Imho, there are clear problems with the reference implementation that should be addressed and not just worked around which is why I created T120166 to start. Is the objective here just to produce some numbers or to improve the quality of the data?

You do need distinct if you want the correct number there! I was simply pointing out that distinct is what makes the query a long one, not actually the count.

I think the issue with potential duplication is being addressed and the datasets are being rebuilt this week https://phabricator.wikimedia.org/T116622#1839670

My goal is to have these number by the end of the year, hence my working around any potential problems right now.!

@Addshore Some progress was made on this in T120166. The only "practical" way to get the statement and reference metrics is to facet the data by property. It is just not possible to run counting queries against the whole database and get any reasonable response time.

This means that any large domain or range metric counts should iterate over all 1800+ properties with separate SPARQL calls and then aggregate the numbers.

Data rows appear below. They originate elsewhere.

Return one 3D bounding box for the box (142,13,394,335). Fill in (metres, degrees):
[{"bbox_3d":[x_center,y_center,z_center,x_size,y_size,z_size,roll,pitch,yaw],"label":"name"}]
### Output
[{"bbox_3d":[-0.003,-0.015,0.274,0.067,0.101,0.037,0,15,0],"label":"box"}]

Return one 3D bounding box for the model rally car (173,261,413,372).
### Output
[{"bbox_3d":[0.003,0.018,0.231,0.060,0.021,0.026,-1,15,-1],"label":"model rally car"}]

We can do this for the statement -> reference arity with:

PREFIX wikibase: <http://wikiba.se/ontology#>
PREFIX wd: <http://www.wikidata.org/entity/> 
PREFIX wdt: <http://www.wikidata.org/prop/direct/>
PREFIX rdfs: <http://www.w3.org/2000/01/rdf-schema#>
PREFIX prov: <http://www.w3.org/ns/prov#>
prefix p: <http://www.wikidata.org/prop/>

SELECT ?nrefs (COUNT(?wds) AS ?count) WHERE {
  {
    SELECT ?wds (COUNT(DISTINCT(?ref)) AS ?nrefs)
    WHERE {
        ?item p:$property ?wds .
        OPTIONAL {?wds prov:wasDerivedFrom ?ref } .
    } GROUP BY ?wds
  }
} GROUP BY ?nrefs 
ORDER BY ?nrefs

Would you do this in PHP? If you want to handle this, just let me know, otherwise we could reuse the bulk sparql scripts that I have already done in R.

In addition to tracking aggregates, it would also be useful to show all property counts in a table like I did for here http://wdm.wmflabs.org/?t=wikidata_property_usage_count.

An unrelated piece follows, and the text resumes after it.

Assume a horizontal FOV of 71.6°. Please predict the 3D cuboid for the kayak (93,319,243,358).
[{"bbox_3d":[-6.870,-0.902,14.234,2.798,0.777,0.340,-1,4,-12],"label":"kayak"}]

You above query is slightly off somewhere and the below is actually correct!

PREFIX wikibase: <http://wikiba.se/ontology#>
PREFIX wd: <http://www.wikidata.org/entity/> 
PREFIX wdt: <http://www.wikidata.org/prop/direct/>
PREFIX rdfs: <http://www.w3.org/2000/01/rdf-schema#>
PREFIX prov: <http://www.w3.org/ns/prov#>
prefix p: <http://www.wikidata.org/prop/>

SELECT ?nrefs (COUNT(?wds) AS ?count) WHERE {
  {
    SELECT ?wds (COUNT(DISTINCT(?ref)) AS ?nrefs)
    WHERE {
        ?item p:P227 ?wds .
        OPTIONAL { ?wds prov:wasDerivedFrom ?ref } .
    } GROUP BY ?wds
  }
} GROUP BY ?nrefs 
ORDER BY ?nrefs

So this is listing the number of statements that have n number of references?

In addition to tracking aggregates, it would also be useful to show all property counts in a table like I did for here http://wdm.wmflabs.org/?t=wikidata_property_usage_count.

Table support is in the next version of grafana

I can look at adding this query to our collection next week!

I think that you may have missed the point. I added the $property variable in the above query to indicate that this has to be run for every property. p:P227 is a random example.

I am still confused, Running this for P143 gives the following:

nrefs 	count
0	920
1	8

Since P143 is primarily a "reference type" property, it should be used when
the reference node is the subject (with a few exceptions apparently). The
query only evaluates the arity of the reference nodes as objects. So, the
results for P143 are expected.

Okay, I'm struggling to see which part of the todo stats this is covering

Obviously, a main aspect of the data presented in the todo stats is
"referenced statements". (even though the chart labels there are wrong).
Whether or not this query maps directly to todo is actually not the key
issue. Clearly, measuring data quality requires that the arity of
statement to reference relationships are quantified. Right?

This assumption is based on Wikipedia's policy of maintaining a NPOV. And,
unfortunately, all unreferenced statements contain a "bias" that makes the
data theoretically worthless, even though they may in fact be "correct".

As far as I can see we are now covering all of the parts of wikidata-todo/stats that we wanted!